**What to produce**
Please rewrite the listing below with every "photo" changed to "image" and everything else kept the same. Leave the pictures out of your answer.

**Material provided**
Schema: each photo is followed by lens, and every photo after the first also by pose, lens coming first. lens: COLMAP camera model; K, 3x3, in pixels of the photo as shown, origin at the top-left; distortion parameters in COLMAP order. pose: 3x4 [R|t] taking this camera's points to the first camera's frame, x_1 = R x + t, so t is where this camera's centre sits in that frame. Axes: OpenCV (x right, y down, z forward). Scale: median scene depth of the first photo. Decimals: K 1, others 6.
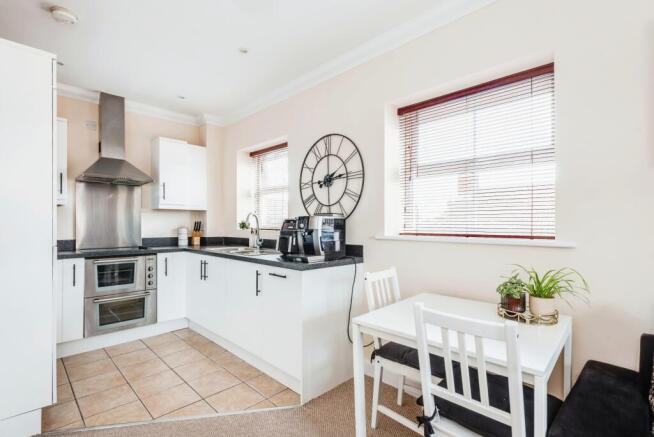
lens RADIAL K [[308.7, 0, 312.1], [0, 308.7, 225.2], [0, 0, 1]] dist [0.003820, 0.000187]
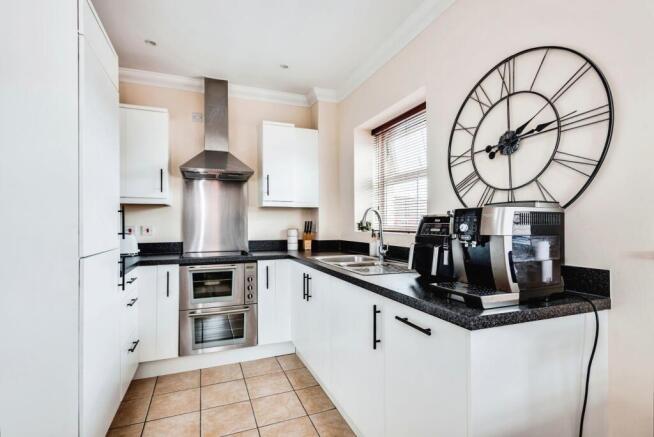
lens RADIAL K [[308.7, 0, 312.1], [0, 308.7, 225.2], [0, 0, 1]] dist [0.003820, 0.000187]
pose [[0.915223, -0.003758, -0.402929, -0.042307], [0.004238, 0.999991, 0.000300, -0.002472], [0.402925, -0.001982, 0.915231, 0.344721]]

**Answer below**
Schema: each image is followed by lens, and every image after the first also by pose, lens coming first. lens: COLMAP camera model; K, 3x3, in pixels of the image as shown, origin at the top-left; distortion parameters in COLMAP order. pose: 3x4 [R|t] taking this camera's points to the first camera's frame, x_1 = R x + t, so t is where this camera's centre sits in that frame. Axes: OpenCV (x right, y down, z forward). Scale: median scene depth of the first image. Decimals: K 1, others 6.
lens RADIAL K [[308.7, 0, 312.1], [0, 308.7, 225.2], [0, 0, 1]] dist [0.003820, 0.000187]
lens RADIAL K [[308.7, 0, 312.1], [0, 308.7, 225.2], [0, 0, 1]] dist [0.003820, 0.000187]
pose [[0.915223, -0.003758, -0.402929, -0.042307], [0.004238, 0.999991, 0.000300, -0.002472], [0.402925, -0.001982, 0.915231, 0.344721]]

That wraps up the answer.